As before, we can create predictions of weight over a sequences of lengths, for every level of diet:
lengthC <- dietdata$length_centered
nd2 <- data.frame(diet=rep(c("Control", "Low", "Med", "High"), each = 15),
length_centered=rep(seq(min(lengthC), max(lengthC),length = 15), times = 4))
E2 <- predict(fm2, newdata=nd2, se.fit = TRUE, interval = "confidence")
predData2 <- data.frame(E2$fit, nd2)
ggplot() +
geom_point(data = dietdata, aes(x = length_centered, y = weight, color = diet)) +
geom_line(data = predData2, aes(x = length_centered, y = fit, color = diet)) +
guides(colour= guide_legend(reverse= T)) +
scale_y_continuous("Weight") +
scale_x_continuous("Length")
We can also look at multiple comparisons. Note that because we used
the lm()
function instead of aov()
, we are not
able to use TukeyHSD()
as we did before. Instead we can use
glht()
function from the multcomp
package.
library(multcomp)
summary(glht(fm2, linfct=mcp(diet="Tukey")))
#>
#> Simultaneous Tests for General Linear Hypotheses
#>
#> Multiple Comparisons of Means: Tukey Contrasts
#>
#>
#> Fit: lm(formula = weight ~ length_centered + diet, data = dietdata)
#>
#> Linear Hypotheses:
#> Estimate Std. Error t value Pr(>|t|)
#> Low - Control == 0 13.73 6.88 2.00 0.2021
#> Med - Control == 0 25.23 6.97 3.62 0.0035 **
#> High - Control == 0 30.78 6.83 4.51 <0.001 ***
#> Med - Low == 0 11.50 6.83 1.68 0.3419
#> High - Low == 0 17.06 6.82 2.50 0.0708 .

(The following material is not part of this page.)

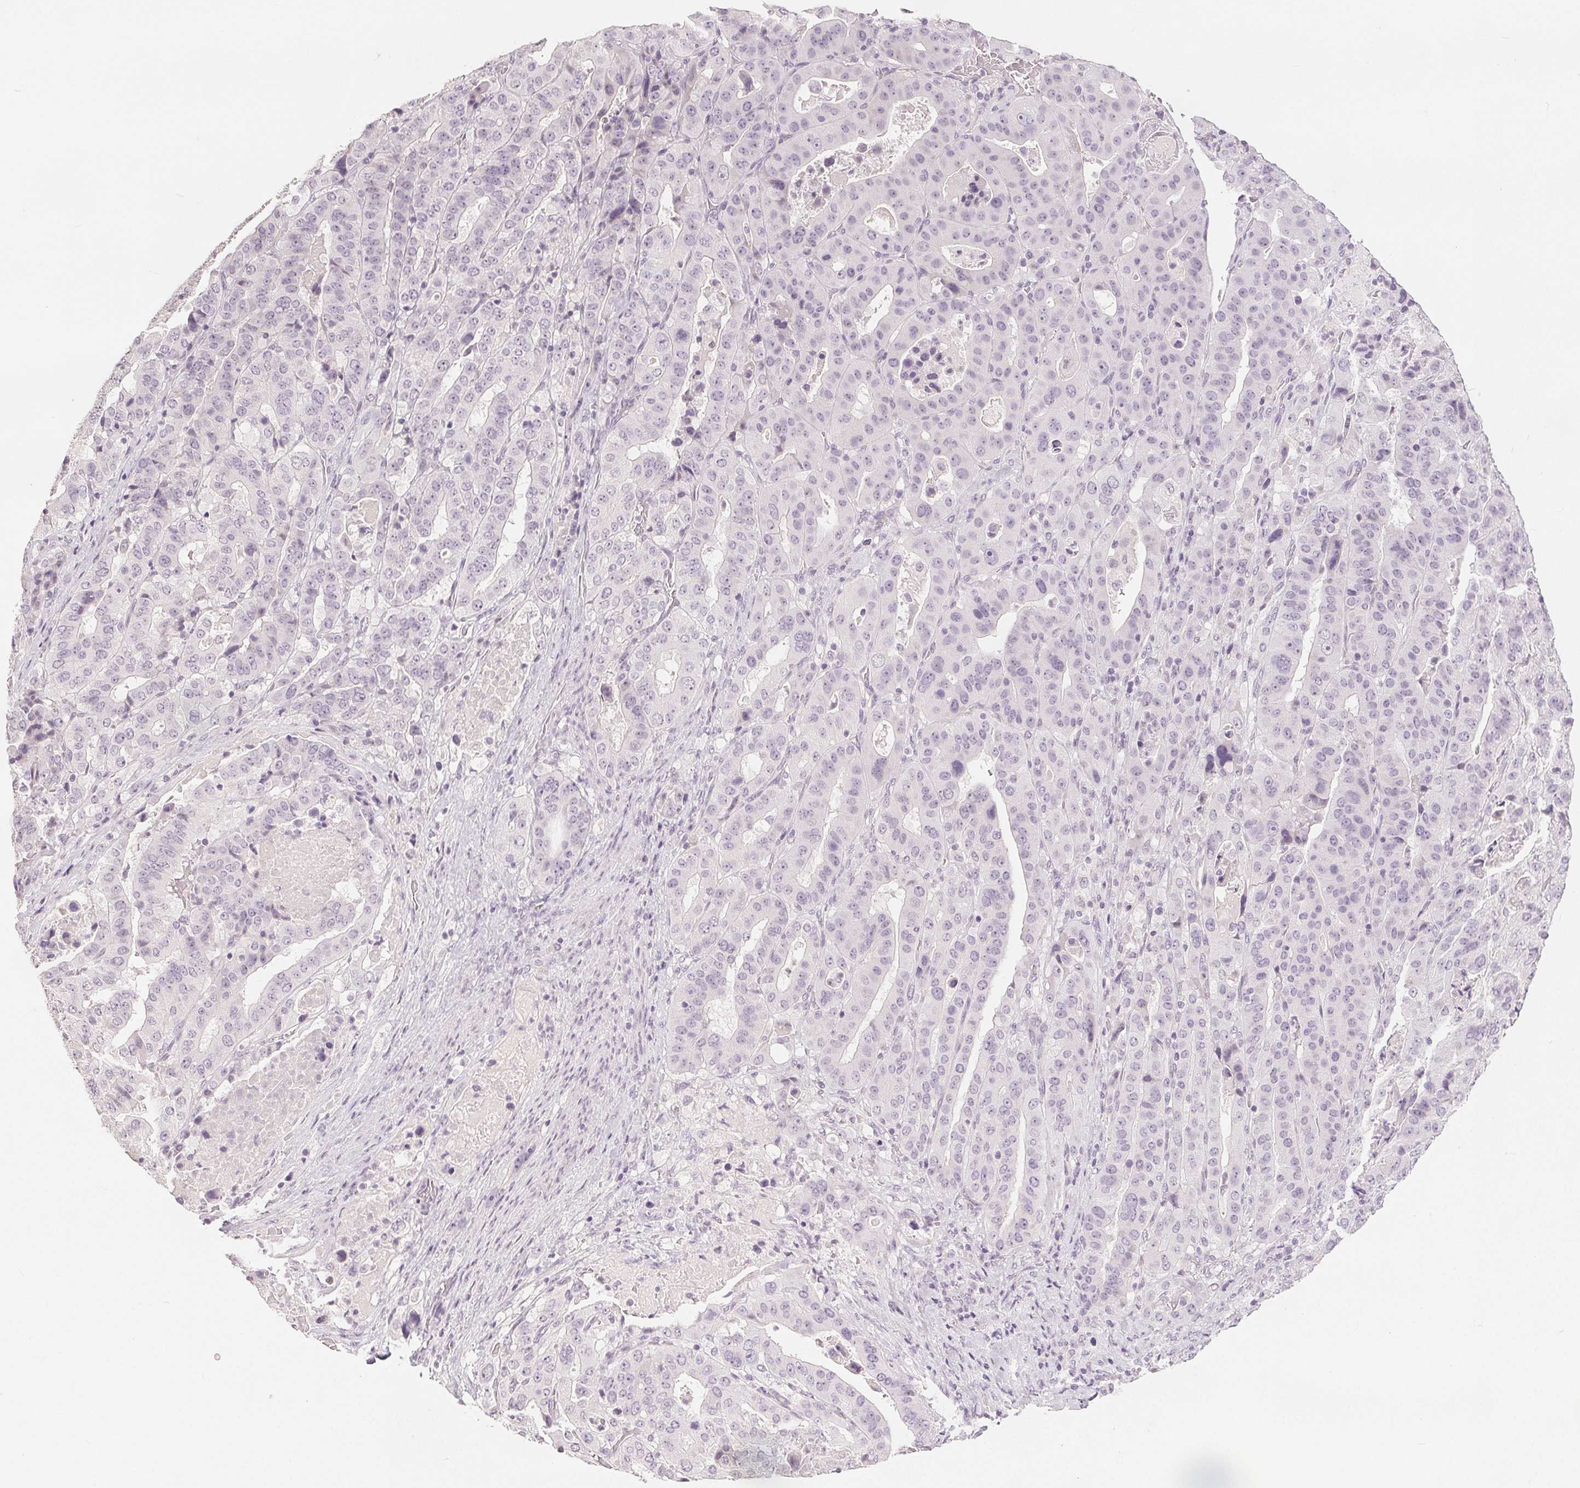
{"staining": {"intensity": "negative", "quantity": "none", "location": "none"}, "tissue": "stomach cancer", "cell_type": "Tumor cells", "image_type": "cancer", "snomed": [{"axis": "morphology", "description": "Adenocarcinoma, NOS"}, {"axis": "topography", "description": "Stomach"}], "caption": "Immunohistochemistry (IHC) micrograph of neoplastic tissue: human stomach adenocarcinoma stained with DAB (3,3'-diaminobenzidine) shows no significant protein staining in tumor cells. The staining was performed using DAB to visualize the protein expression in brown, while the nuclei were stained in blue with hematoxylin (Magnification: 20x).", "gene": "SLC27A5", "patient": {"sex": "male", "age": 48}}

#> High - Med == 0 5.56 6.87 0.81 0.8500
#> ---
#> Signif. codes: 0 '***' 0.001 '**' 0.01 '*' 0.05 '.' 0.1 ' ' 1
#> (Adjusted p values reported -- single-step method)
Blocking is used when an additional factor besides our treatment of interest may be contributing to variation in the response variable. While blocking is usually thought of in the context of an ANOVA, it can be used in other linear modeling situations as well.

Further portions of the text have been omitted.